Les pièces signées, ou à forte probabilité d’attribution, peuvent aujourd’hui atteindre plusieurs dizaines de milliers d’euros dans les ventes publiques spécialisées. Leur condition, l’exactitude de leur attribution et la présence d’éléments originaux (plateaux non remplacés, marqueteries intactes, poinçons du fabricant) influent fortement sur leur cote.
Conseils pour l’achat : ce que le collectionneur doit observer
Le marché des guéridons Art déco est à la fois vivant et sélectif. Pour l’amateur comme pour l’investisseur, voici quelques points de vigilance à observer :
- Authenticité des matériaux : un placage moderne peut facilement remplacer un bois précieux. N’hésitez pas à inspecter les chants, les assemblages et les dessous pour vérifier la cohérence.
- Patine et restauration : une restauration bien faite ne diminue pas toujours la valeur, tant que les matériaux d’origine sont respectés. Méfiez-vous des vernis trop brillants qui trahissent une main maladroite.
- Signature ou estampille : elles ne sont pas systématiques, mais leur absence n’exclut pas la qualité.
- Provenance : une pièce dite « sortie de succession » peut receler une opportunité, si le contexte historique est cohérent. Demandez toujours l’origine de l’objet.
Le marché actuel tend à encourager des pièces de taille modeste mais à fort pouvoir décoratif. En ce sens, le guéridon Art déco coche toutes les cases : il est sculptural, identifiable, et parfaitement adaptable aux intérieurs contemporains en quête de cachet.
Où trouver un guéridon Art déco authentique ?
Pour qui souhaite acquérir un guéridon de cette période, plusieurs circuits s’offrent à lui :
- Les grands salons spécialisés, comme le Salon du Dessin ou le Salon des Antiquaires de Paris, qui offrent une sélection haut de gamme avec des pièces expertisées.
- Les maisons de ventes comme Sotheby’s, Christie’s ou Artcurial, où des ventes dédiées au mobilier Art déco permettent d’accéder à des œuvres majeures.
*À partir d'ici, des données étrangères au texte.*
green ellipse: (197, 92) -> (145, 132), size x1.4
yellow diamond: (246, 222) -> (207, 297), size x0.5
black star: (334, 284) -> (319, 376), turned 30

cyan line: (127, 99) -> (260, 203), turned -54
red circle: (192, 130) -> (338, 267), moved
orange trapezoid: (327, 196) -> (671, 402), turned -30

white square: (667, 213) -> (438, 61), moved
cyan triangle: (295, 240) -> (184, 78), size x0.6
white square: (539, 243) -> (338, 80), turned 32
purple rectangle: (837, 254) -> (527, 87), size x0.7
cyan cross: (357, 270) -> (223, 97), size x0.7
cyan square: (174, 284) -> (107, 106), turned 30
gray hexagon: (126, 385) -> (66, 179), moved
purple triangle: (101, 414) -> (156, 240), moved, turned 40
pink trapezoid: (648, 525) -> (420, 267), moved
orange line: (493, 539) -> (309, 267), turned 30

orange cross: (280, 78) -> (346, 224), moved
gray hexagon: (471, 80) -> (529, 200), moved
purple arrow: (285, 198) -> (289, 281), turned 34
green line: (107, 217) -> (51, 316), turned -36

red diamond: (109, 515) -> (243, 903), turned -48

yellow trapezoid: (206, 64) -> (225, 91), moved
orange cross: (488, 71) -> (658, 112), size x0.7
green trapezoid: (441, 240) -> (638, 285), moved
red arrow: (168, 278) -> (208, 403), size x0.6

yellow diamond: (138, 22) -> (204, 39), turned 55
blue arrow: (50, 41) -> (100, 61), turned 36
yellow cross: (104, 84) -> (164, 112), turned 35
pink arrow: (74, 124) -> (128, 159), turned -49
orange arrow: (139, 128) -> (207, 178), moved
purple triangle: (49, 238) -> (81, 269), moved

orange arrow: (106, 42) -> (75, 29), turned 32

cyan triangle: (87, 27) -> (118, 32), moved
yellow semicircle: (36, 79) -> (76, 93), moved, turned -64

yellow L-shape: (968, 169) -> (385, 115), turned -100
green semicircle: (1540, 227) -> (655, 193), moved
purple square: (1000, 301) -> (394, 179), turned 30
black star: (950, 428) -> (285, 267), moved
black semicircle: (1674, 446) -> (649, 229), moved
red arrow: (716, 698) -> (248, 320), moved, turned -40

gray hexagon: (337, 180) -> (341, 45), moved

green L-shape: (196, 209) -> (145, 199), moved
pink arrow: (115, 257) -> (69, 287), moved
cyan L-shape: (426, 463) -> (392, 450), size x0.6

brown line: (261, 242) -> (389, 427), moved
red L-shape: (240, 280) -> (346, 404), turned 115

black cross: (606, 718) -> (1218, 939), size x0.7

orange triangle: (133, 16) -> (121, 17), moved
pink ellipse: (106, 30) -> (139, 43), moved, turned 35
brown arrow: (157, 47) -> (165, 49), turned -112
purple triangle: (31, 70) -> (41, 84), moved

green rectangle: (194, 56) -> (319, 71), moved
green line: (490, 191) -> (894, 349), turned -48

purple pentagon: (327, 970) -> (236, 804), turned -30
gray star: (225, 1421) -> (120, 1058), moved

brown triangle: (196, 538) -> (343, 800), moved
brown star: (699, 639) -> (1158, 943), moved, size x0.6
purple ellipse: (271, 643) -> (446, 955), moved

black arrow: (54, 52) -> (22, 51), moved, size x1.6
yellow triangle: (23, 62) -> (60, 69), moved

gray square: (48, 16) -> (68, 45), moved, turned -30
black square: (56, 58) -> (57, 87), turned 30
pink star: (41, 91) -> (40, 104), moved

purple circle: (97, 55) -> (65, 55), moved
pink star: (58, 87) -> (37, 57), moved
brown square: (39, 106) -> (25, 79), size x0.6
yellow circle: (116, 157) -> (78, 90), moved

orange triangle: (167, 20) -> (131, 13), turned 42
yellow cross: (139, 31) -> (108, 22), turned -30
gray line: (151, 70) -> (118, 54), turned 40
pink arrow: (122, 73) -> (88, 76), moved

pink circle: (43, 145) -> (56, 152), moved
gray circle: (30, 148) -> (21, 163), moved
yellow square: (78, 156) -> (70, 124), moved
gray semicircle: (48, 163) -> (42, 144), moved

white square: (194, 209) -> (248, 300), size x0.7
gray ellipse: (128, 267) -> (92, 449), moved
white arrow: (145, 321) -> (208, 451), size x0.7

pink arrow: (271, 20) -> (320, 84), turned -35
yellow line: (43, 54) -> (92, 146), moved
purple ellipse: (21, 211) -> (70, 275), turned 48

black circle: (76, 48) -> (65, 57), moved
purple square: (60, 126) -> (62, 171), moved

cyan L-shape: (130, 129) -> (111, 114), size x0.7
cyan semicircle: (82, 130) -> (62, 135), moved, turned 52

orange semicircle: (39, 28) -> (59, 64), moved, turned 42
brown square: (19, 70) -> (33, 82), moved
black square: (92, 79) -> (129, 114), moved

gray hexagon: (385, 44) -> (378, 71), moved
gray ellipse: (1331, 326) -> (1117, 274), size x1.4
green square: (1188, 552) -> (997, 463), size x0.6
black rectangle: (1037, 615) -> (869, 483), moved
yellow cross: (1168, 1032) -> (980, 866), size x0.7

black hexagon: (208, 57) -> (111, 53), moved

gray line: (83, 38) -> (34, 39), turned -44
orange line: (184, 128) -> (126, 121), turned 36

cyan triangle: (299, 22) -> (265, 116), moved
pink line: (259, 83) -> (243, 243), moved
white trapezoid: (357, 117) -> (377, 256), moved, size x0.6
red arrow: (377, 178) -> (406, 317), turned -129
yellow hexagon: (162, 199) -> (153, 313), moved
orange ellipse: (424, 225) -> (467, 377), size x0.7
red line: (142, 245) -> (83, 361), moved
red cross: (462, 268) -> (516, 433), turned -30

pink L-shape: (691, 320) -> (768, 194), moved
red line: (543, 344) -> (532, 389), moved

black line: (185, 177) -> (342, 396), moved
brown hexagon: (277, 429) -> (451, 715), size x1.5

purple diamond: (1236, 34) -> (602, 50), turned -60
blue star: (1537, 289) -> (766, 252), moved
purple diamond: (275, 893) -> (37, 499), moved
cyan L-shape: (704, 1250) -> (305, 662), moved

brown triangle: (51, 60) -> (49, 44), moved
- Les galeries d’antiquaires, notamment dans le quartier parisien du Carré Rive Gauche ou à Bruxelles dans le Sablon. De nombreuses galeries proposent des objets accompagnés de certificats ou d’authentifications sérieuses.
- Les plateformes en ligne (Selency, Proantic, Design Market), avec prudence et en se fiant uniquement aux vendeurs professionnels reconnus.
Dans tous les cas, l’œil averti d’un expert reste le meilleur allié du collectionneur. Comme toujours en matière d’antiquités, mieux vaut acheter une belle pièce avec un historique clair que deux aux origines douteuses.
Le guéridon Art déco aujourd’hui : entre fonctionnalité et collection
Si certains considèrent encore le guéridon comme un meuble d’appoint marginal, de plus en plus de collectionneurs le voient comme un point d’entrée vers la découverte du mobilier Art déco. Compact, évocateur de son époque, souvent signé ou attribuable, il combine accessibilité relative et forte présence esthétique.
Inscrit dans une tendance plus vaste du retour au mobilier vintage de qualité, le guéridon s’intègre avec aisance dans des intérieurs contemporains : en bout de canapé, dans une entrée ou une bibliothèque, il évoque à lui seul un art de vivre raffiné, mais jamais ostentatoire.
Comme le disait Pierre Chareau à propos du mobilier moderne : « Ce n’est pas son aspect qui importe, mais ce qu’il révèle de notre manière d’habiter le monde ». Une leçon que le guéridon Art déco incarne mieux que bien d’autres objets.